I dusted the hen and her bedding heavily with ashes. The next day she was still loaded with mites -- I think the Silkie feather structure protects the mites. I put a dab of pyrethrin spray on her topknot, and the next morning the mites were gone from her head. But I didn't want her all wet with spray as it was dropping below freeazing at night. So I dusted her with permethrin powder, very lightly. That worked, too.
I am not ruling out wood ashes. I'm using them on my flat-feathered birds right now. But in this situation, with hatching so close, I upped the toxicity on this hen, as little as I could, until the mites were gone.
She really deserved that chick ! What a good mom ! I'm so glad they're doing well.
 
Totally not an OT, but it was me with the broody Silkie so I can tell you what I saw:
On a white silkie-feathered bird: tiny but visible red dots scattered about halfway down the feathers.
On a white regular-feathered bird: tiny but visible red dots scattered on top the feathers.
On colored birds: I can't see whether there are mites or not.
Quite honestly my chickens have so many feathers on their butts that I have trouble finding the vent at all.
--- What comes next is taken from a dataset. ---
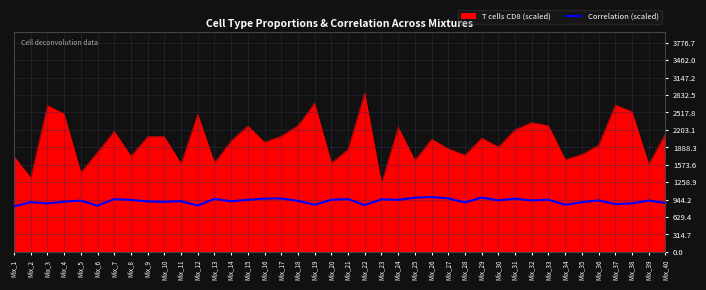

The value of T cells CD8 (scaled) at Mix_25 is 1653.9. True or false?

True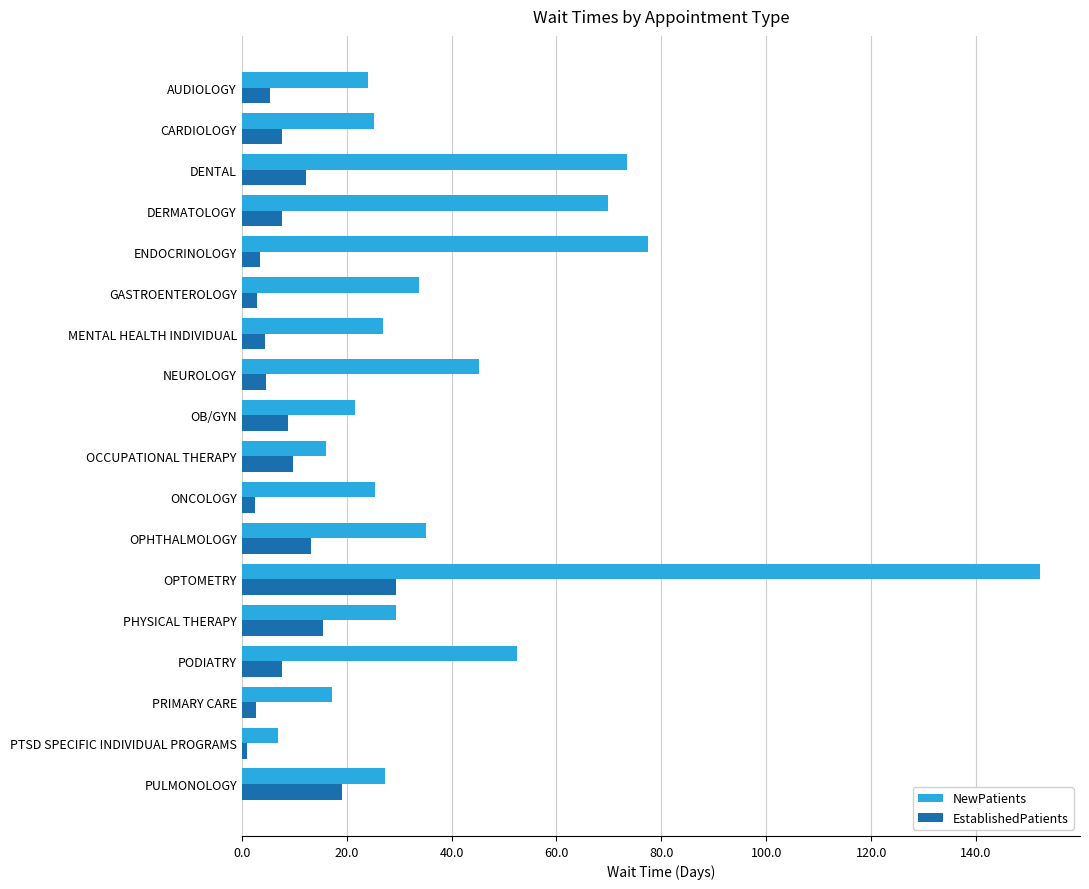

Rank the series by their average value, from highest to lowest.

NewPatients, EstablishedPatients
When I do, the bird has had it with me and I only get a glimpse, not enough to see anything. (Helpful, huh?)
One way to check for mites: dig your fingers down into the feathers, till you're touching the skin. Stay like that for half a minute or as long as the bird will tolerate it. Pull your hand back and look at it in good light. Red dots? Mites.
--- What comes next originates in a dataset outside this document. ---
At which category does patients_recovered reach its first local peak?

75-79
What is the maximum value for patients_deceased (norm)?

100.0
Don't worry, though. If you can't see them on your hand, you'll feel them soon enough, on your arms, shoulders, chest, face, itchy itchy itchy! As Fred said, take a shower. They wash off. :)
My best tip: Dots that don't seem to move are not dead. Keep a beady eye on a motionless dot and after 30 seconds or so, it might move. I think they fall off when they're dead.
Those are Northern Fowl Mites. Little red dots of pepper around the vent, and on Silkies sometimes in the crest. They are blood suckers who live in the cracks in your coop, and come out at night to feed on your birds.

Lice make white egg masses at the base of the feathers around the vent, and under the beards of Silkies. They are 1/3 the size of a rice grain, and move quickly.

If you see these ; treat your birds. Bee uses ashes . I use Permethrin powder. Spray your roosts too.